The new standards would also require law schools to report many different employment rates based on disaggregated data that would separate out full-time and part-time jobs where bar passage is required and a J.D. is preferred; other professional and non-professional jobs; and whether the job is law-school funded. This would be in sharp contrast to the one aggregated employment rate for both full and part-time legal and non-legal jobs that is currently used. It would also require schools to report salary data by many job types, which would be more detailed than the one overall salary figure for private and public sector jobs that is currently available.

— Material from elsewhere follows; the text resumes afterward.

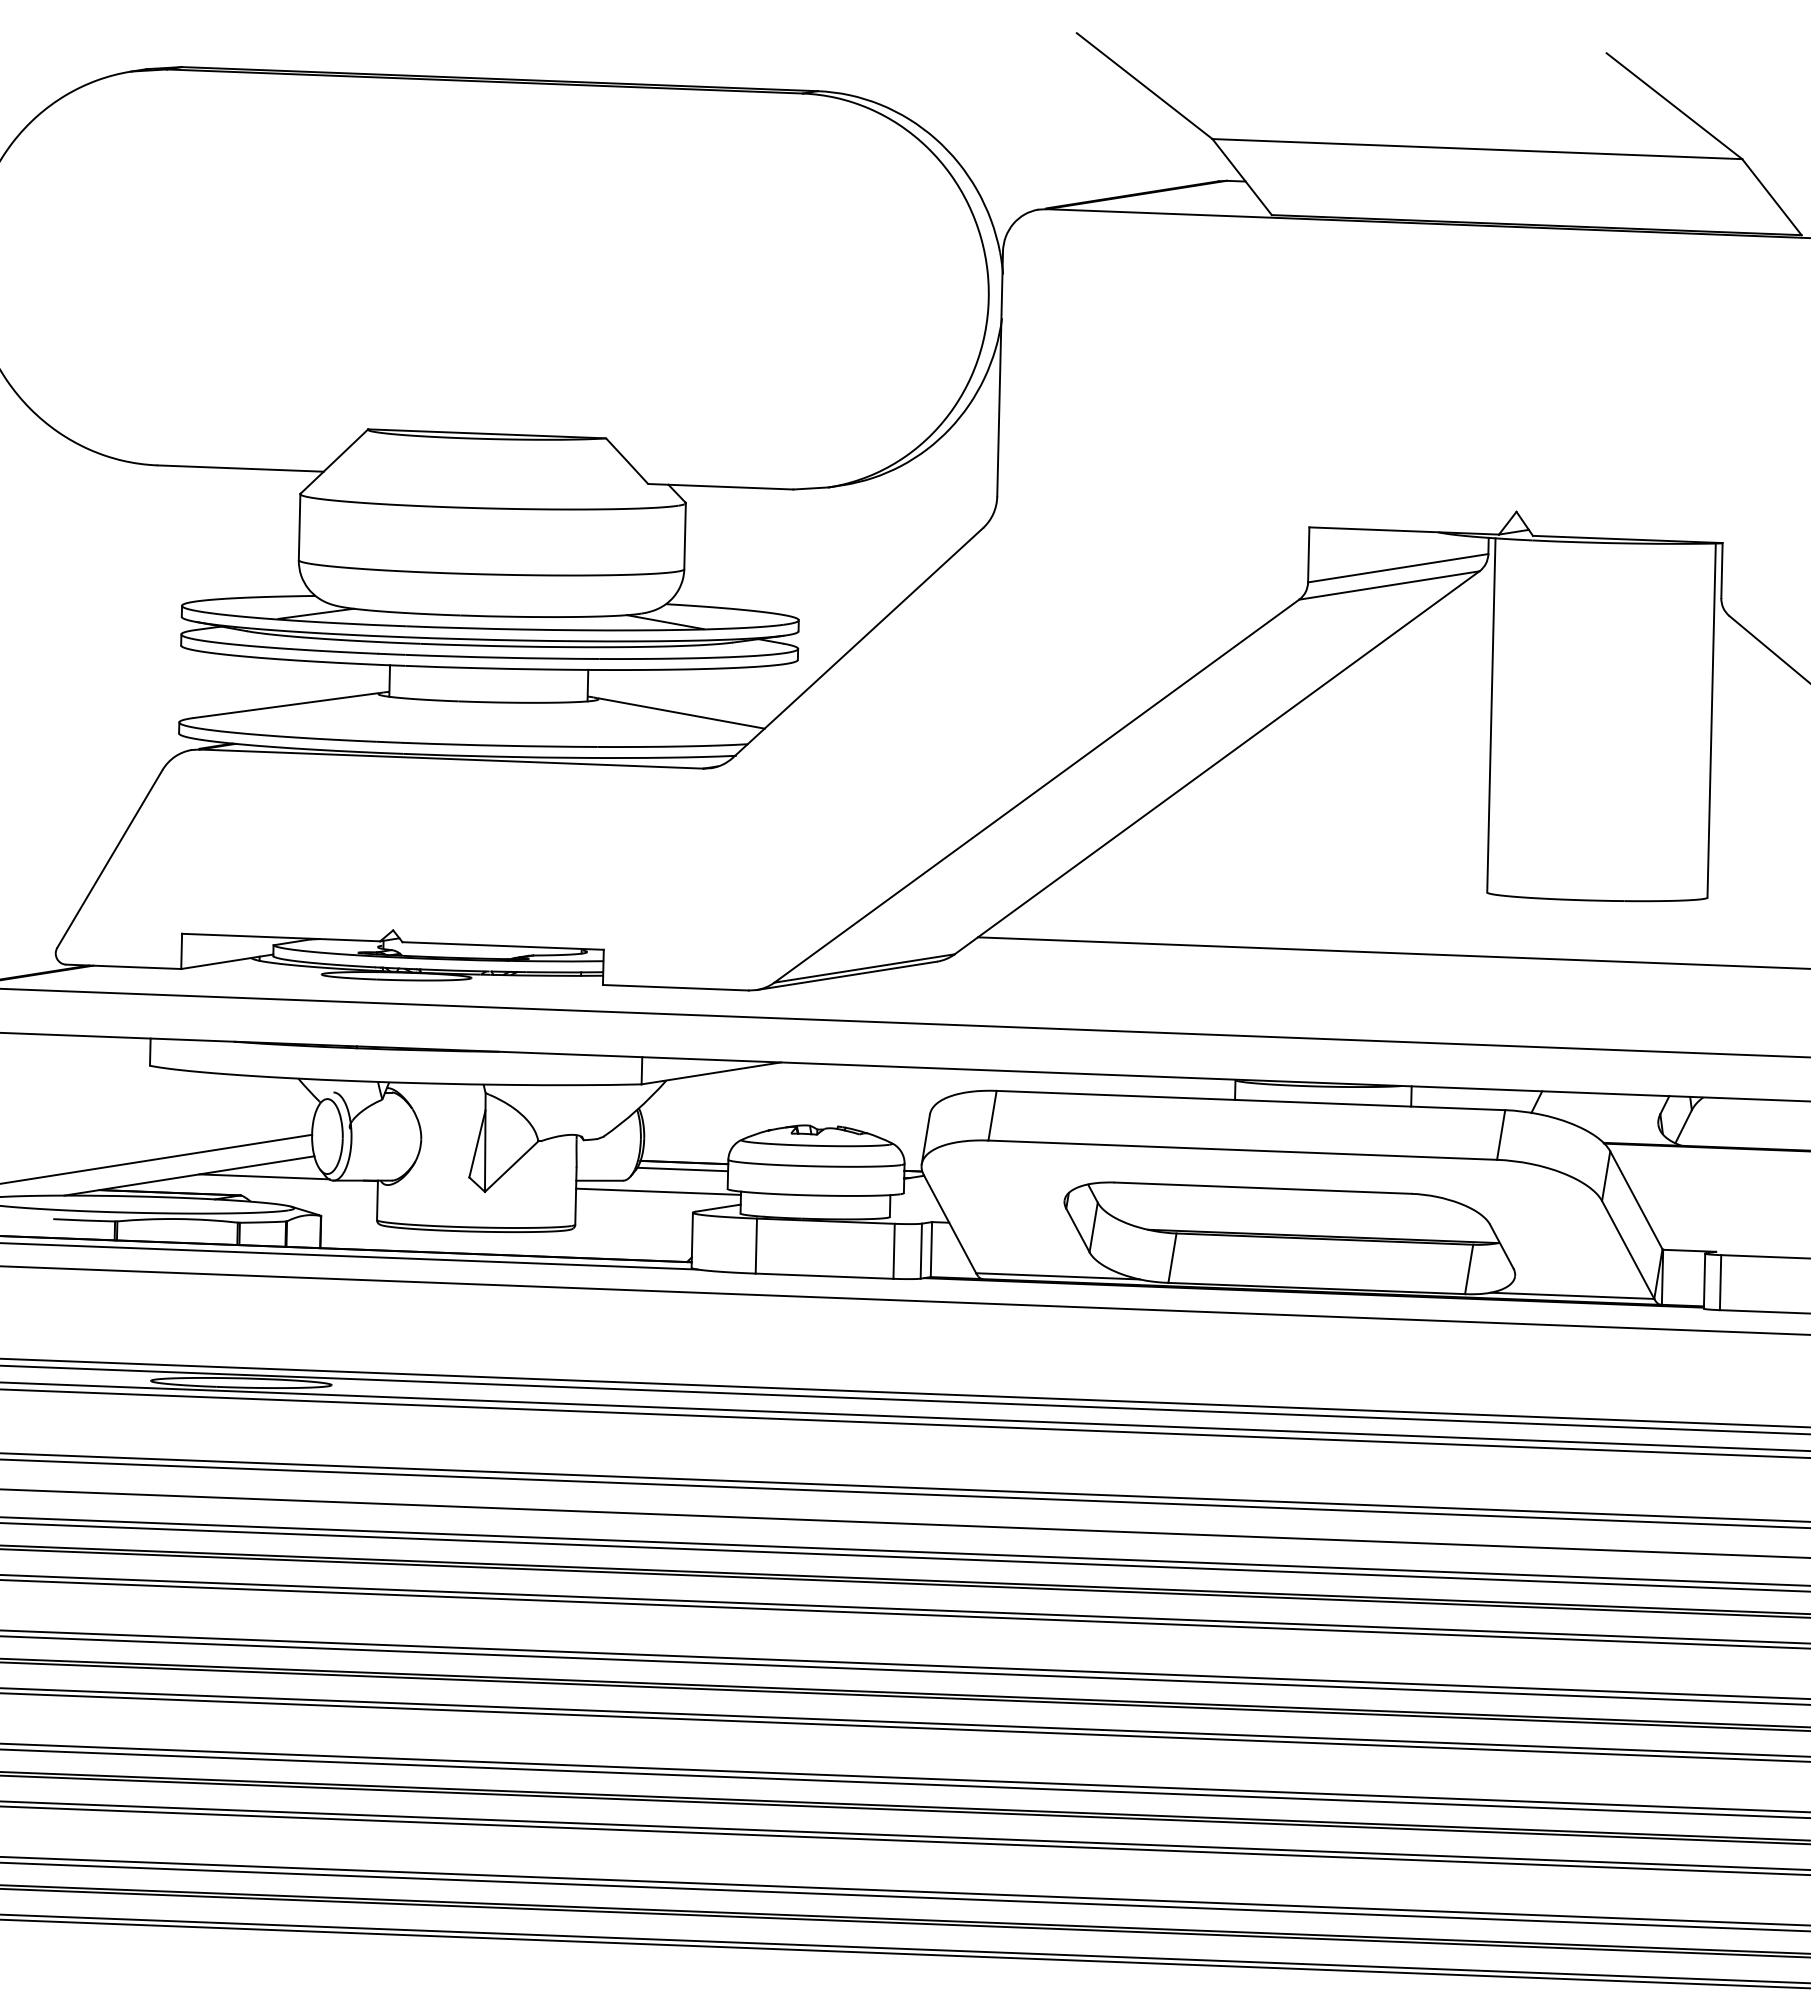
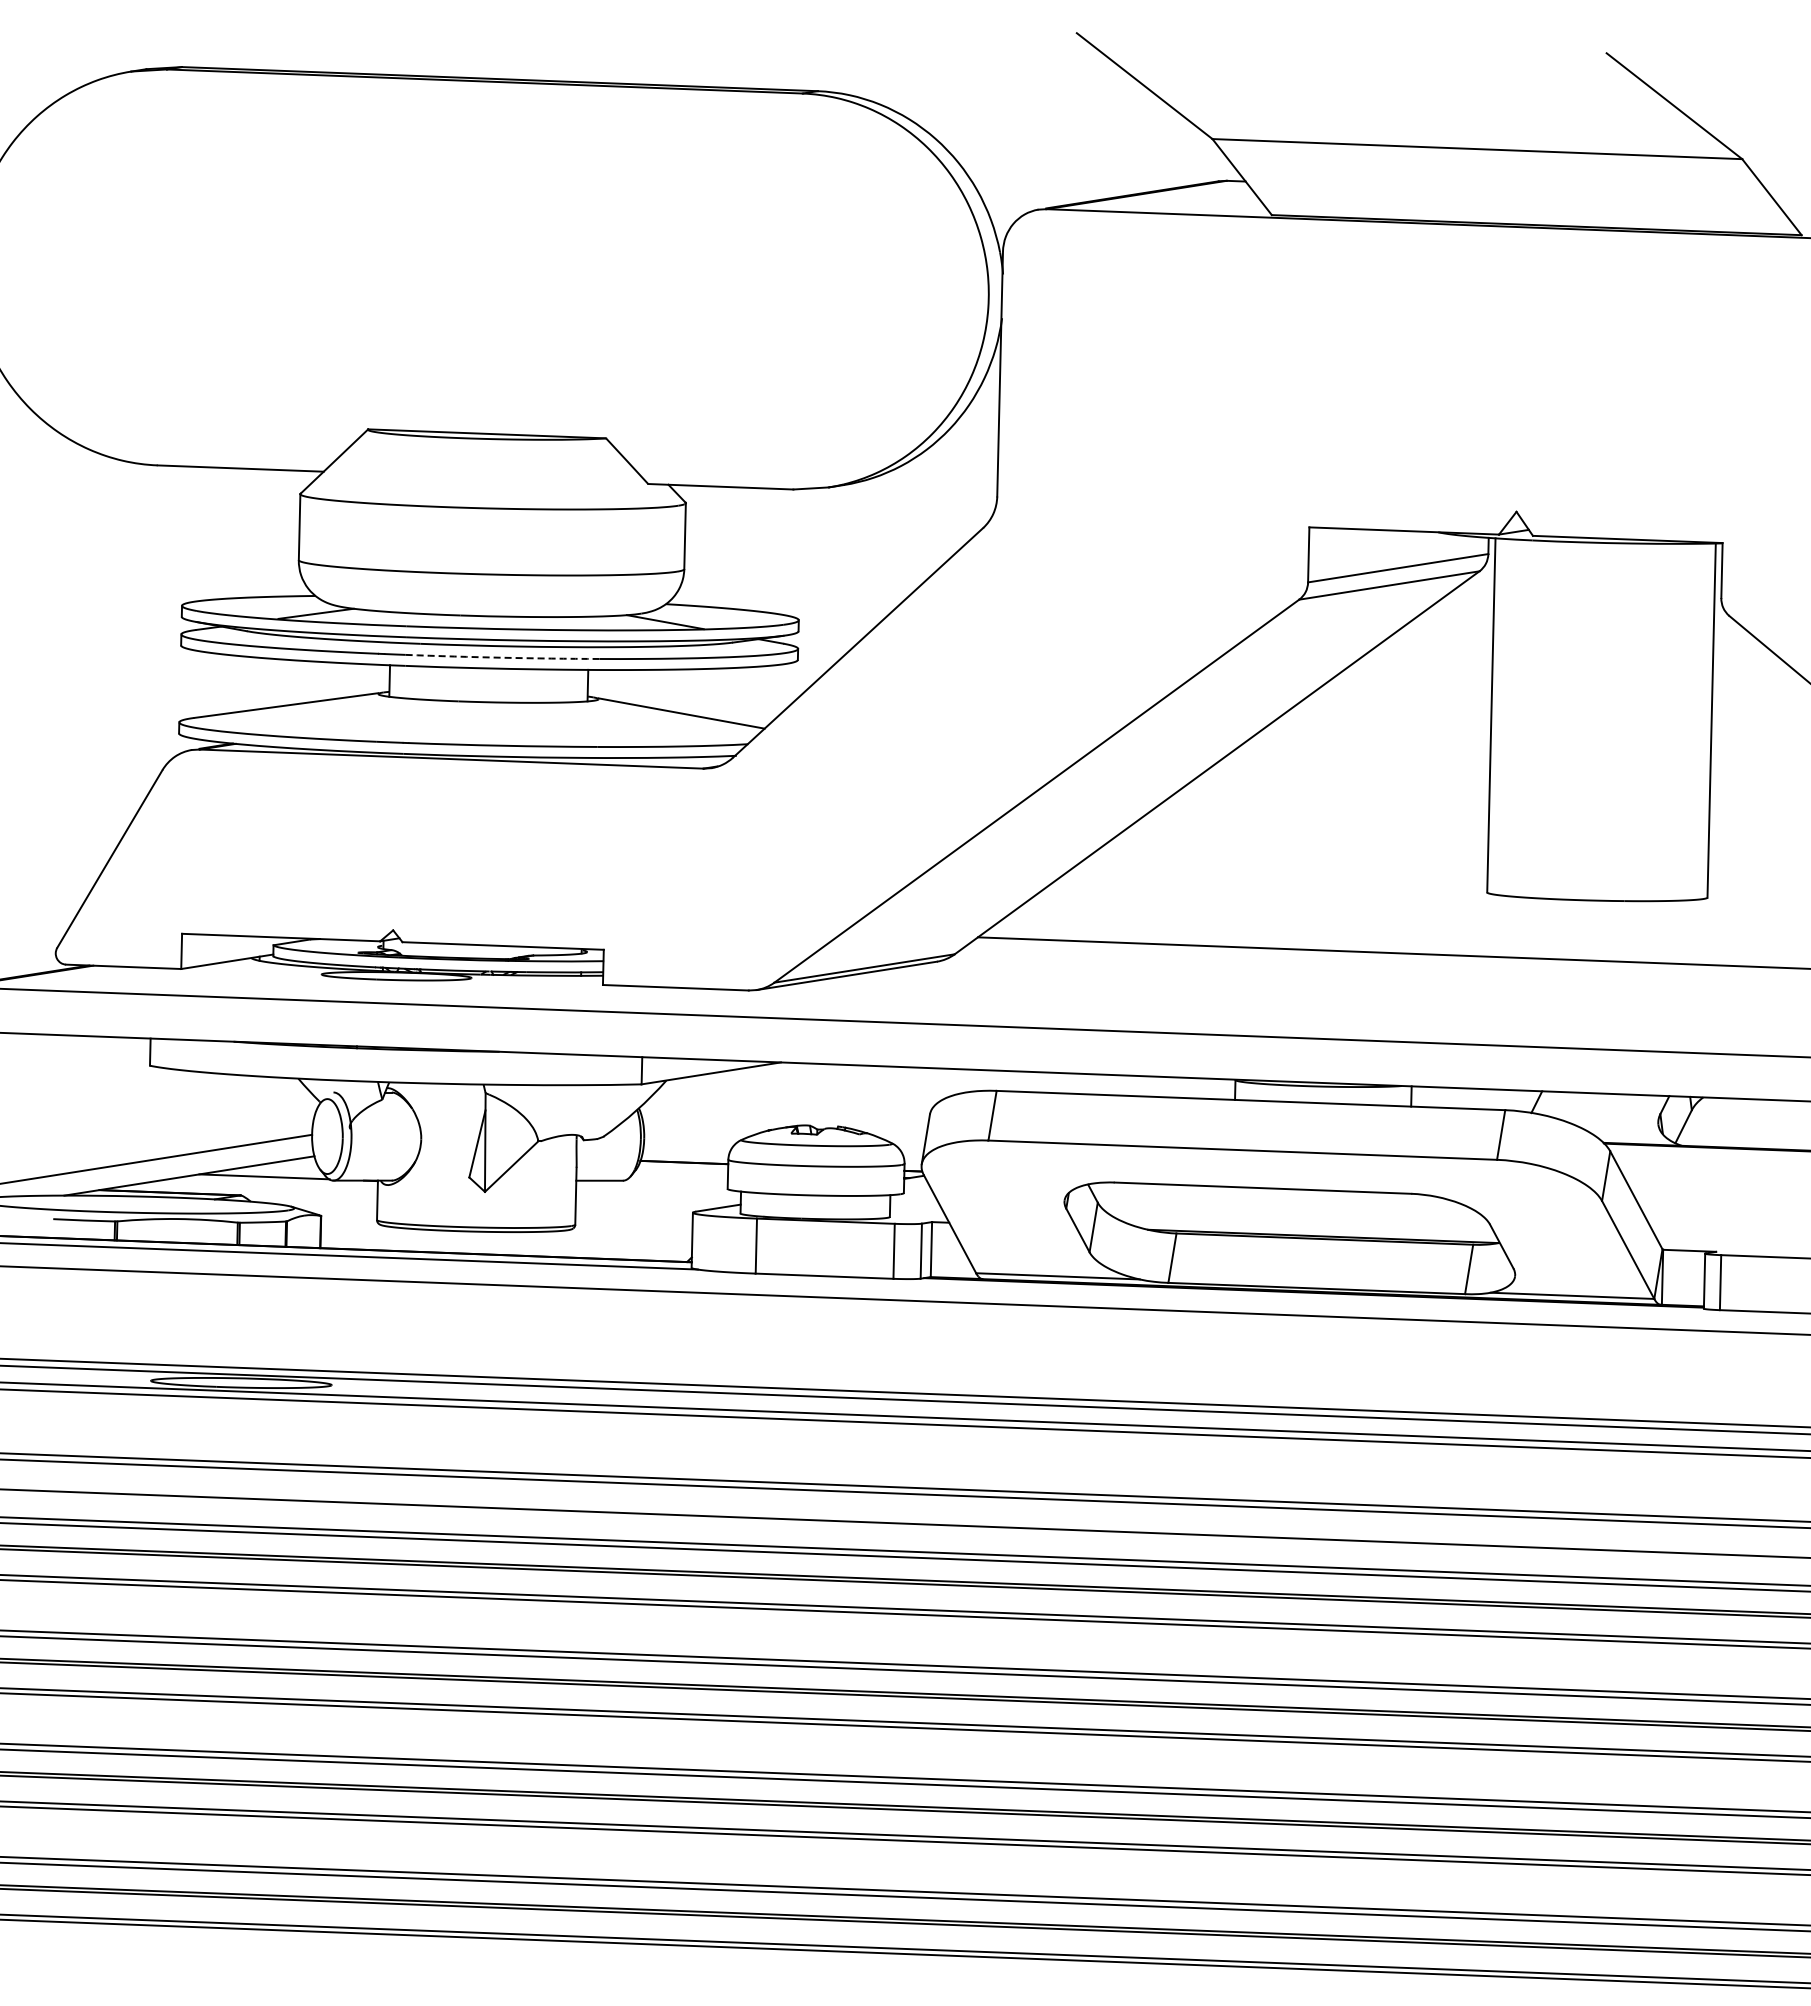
arc at (502, 657): solid -> dashed
line at (682, 1169): present -> none
line at (658, 1191): present -> none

Dean David Yellen of the Loyola University Chicago School of Law, one the members of the standards committee, told U.S. News that there were still a few more procedural steps that need to happen before this proposal can be adopted. However, Yellen thought there was a good chance that at least some of the new standards would be implemented by fall 2011 for reporting on 2010 J.D. graduates.

[See how U.S. News is urging law deans to improve job data.]

If any of the new employment standards are implemented in fall 2011, U.S. News would collect the more detailed employment and salary data and incorporate it in the next edition of our law school rankings methodology. U.S. News believes that while this proposal does not solve all employment data issues, it would make significant improvements to the current rules. U.S. News urges the ABA to take action.

In the most recently published new Best Law Schools rankings, U.S. News changed the methodology for how we compute J.D. employment rates for 2009 graduates, in an initial effort to publish employment data that is more reflective of the job market for new J.D. graduates compared to our previous calculation method. In the past, new J.D.s counted as employed at graduation and at nine months out if they were working full or part time in a legal or non-legal job or pursuing additional graduate school education after their J.D.; so did 25 percent of those whose status was "unknown."

Now, both the at-graduation and nine months after employment rates are figured solely based on the number of grads working full or part time in a legal or non-legal job divided by the total number of J.D. graduates. Also, those who are not seeking employment are now counted in the calculation as part of the total number of J.D. graduates; previously, they were excluded from the size of the graduating class and the calculation. Those in graduate school don't count as employed in this year's calculation.

U.S. News believes that this calculation is a more realistic presentation of the employment data that is currently available to us.